───── DATA

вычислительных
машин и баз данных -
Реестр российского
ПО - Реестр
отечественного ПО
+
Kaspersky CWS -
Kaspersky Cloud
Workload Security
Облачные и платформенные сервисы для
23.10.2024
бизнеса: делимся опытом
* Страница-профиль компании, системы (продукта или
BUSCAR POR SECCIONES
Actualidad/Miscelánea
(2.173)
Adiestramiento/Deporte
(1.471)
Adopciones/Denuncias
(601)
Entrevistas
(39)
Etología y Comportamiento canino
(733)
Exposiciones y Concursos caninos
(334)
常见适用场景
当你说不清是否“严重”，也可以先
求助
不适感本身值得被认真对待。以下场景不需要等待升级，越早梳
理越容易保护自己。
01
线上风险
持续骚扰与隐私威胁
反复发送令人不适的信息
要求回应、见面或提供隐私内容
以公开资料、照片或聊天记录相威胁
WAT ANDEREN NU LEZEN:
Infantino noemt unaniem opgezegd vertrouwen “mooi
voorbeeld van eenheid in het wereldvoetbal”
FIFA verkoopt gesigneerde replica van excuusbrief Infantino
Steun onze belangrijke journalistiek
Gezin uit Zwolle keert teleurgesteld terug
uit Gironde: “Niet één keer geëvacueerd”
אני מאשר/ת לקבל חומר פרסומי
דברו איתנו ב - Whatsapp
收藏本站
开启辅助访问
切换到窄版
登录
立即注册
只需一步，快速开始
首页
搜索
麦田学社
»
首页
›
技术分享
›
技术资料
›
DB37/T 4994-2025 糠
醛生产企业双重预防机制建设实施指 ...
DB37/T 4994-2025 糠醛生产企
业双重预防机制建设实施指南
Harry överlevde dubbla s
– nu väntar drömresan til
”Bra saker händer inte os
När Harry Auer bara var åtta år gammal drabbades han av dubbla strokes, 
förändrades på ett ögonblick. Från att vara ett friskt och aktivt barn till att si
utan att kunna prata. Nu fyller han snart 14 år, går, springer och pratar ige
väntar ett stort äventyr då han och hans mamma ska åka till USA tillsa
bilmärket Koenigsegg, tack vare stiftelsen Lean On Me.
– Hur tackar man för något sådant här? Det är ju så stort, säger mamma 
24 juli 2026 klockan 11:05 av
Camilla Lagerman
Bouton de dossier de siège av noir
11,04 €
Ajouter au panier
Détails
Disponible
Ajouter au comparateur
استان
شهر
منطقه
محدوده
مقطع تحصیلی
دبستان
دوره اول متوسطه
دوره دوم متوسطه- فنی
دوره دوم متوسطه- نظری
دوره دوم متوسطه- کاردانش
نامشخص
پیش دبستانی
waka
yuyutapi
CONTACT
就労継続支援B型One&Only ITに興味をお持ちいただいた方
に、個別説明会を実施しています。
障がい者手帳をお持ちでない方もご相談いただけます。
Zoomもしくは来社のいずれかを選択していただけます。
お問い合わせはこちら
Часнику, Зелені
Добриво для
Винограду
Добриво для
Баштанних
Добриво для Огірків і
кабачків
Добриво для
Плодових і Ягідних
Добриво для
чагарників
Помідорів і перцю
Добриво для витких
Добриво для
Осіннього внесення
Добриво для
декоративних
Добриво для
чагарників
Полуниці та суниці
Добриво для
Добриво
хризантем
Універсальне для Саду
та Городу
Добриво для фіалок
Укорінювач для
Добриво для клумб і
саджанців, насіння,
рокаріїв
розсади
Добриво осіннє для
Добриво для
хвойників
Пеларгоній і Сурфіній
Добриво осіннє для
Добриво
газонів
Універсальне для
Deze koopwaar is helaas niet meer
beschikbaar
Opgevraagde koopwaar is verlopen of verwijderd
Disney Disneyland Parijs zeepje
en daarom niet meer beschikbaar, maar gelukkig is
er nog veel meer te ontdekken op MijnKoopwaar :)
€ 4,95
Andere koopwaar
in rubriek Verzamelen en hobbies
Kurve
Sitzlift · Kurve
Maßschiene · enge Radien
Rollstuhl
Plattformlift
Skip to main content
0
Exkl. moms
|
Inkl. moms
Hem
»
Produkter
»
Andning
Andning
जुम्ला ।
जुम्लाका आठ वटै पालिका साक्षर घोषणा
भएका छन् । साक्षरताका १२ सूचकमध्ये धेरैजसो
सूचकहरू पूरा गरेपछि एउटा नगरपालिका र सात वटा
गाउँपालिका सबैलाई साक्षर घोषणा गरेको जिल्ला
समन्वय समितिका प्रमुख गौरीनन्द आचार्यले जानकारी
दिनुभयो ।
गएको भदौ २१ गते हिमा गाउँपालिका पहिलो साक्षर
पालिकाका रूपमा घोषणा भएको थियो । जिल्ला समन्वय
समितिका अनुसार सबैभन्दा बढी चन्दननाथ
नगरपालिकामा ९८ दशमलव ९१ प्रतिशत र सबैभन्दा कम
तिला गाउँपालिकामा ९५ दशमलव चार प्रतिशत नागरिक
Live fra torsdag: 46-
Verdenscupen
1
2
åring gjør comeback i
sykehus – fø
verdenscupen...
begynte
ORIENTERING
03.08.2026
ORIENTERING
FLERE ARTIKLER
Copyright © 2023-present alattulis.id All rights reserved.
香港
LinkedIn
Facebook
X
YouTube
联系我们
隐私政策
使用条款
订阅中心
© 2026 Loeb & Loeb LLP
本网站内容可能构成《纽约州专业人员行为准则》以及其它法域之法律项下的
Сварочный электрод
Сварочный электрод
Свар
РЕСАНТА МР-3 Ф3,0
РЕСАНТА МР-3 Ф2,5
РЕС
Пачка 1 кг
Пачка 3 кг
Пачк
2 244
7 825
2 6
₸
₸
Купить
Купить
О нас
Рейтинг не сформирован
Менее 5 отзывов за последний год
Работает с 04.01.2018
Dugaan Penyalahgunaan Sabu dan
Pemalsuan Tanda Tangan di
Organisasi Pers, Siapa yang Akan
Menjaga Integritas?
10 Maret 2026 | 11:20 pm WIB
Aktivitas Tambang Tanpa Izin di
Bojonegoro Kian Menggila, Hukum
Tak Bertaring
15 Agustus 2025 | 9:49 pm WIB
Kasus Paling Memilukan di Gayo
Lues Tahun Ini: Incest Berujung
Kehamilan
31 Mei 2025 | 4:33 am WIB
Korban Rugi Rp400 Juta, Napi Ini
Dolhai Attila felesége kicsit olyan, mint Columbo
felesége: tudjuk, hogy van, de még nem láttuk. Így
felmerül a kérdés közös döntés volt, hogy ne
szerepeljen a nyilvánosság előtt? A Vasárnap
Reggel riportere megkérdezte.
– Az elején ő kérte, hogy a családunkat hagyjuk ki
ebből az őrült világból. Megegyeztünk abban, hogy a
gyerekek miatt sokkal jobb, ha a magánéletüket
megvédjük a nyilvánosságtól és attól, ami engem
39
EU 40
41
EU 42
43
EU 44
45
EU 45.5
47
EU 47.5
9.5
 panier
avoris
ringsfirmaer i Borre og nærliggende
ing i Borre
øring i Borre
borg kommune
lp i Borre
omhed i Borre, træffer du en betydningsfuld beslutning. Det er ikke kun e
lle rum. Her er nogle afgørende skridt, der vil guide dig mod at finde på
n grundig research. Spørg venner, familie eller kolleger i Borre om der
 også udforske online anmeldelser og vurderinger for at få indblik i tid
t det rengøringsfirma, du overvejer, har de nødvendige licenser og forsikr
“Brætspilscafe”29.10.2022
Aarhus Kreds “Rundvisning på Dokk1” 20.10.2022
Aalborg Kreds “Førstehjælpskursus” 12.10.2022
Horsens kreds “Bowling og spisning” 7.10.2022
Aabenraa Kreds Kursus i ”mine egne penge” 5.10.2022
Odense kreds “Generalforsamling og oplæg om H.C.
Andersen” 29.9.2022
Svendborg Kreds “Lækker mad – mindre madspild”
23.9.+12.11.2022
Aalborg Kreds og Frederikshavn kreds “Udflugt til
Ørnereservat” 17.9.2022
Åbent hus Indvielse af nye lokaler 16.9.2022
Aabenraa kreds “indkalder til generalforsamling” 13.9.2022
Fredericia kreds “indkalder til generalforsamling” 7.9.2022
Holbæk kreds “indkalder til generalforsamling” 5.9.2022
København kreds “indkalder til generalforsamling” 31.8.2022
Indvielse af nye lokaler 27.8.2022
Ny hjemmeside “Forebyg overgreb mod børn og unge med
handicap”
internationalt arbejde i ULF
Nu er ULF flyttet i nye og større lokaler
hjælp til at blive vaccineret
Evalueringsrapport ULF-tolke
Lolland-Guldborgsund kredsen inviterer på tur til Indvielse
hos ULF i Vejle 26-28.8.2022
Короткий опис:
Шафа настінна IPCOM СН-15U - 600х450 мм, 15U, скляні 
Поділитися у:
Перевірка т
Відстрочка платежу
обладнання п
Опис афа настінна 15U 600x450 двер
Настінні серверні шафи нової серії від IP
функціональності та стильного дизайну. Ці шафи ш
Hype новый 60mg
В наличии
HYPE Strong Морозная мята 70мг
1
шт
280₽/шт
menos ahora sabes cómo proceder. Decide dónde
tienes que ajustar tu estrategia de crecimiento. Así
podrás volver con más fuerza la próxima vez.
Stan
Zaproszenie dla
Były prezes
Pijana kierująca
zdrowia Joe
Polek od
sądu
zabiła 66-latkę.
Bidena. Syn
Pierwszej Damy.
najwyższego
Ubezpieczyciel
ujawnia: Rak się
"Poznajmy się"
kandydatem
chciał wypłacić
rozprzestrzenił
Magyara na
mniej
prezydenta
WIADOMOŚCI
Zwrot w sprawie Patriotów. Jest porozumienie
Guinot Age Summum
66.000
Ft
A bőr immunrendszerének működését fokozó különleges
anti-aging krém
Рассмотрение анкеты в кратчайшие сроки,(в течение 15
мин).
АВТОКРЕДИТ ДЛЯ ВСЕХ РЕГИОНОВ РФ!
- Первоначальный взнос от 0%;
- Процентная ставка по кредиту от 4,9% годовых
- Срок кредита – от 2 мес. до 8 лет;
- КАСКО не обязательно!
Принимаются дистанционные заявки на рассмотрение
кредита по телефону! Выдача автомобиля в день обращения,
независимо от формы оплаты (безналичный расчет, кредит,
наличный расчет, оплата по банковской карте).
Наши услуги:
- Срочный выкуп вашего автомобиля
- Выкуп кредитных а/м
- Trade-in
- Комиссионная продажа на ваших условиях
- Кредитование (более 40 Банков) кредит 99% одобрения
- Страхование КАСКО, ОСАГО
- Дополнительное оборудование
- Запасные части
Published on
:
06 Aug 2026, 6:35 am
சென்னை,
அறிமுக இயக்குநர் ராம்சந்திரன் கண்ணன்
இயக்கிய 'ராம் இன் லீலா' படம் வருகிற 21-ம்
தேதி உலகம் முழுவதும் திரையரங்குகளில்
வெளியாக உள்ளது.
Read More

──────────

### [INSTRUCTIONS TO FOLLOW]
Wherever the word "dubbla" occurs in the data, copy that whole line.

### [TASK RESPONSE]
Harry överlevde dubbla s
När Harry Auer bara var åtta år gammal drabbades han av dubbla strokes, 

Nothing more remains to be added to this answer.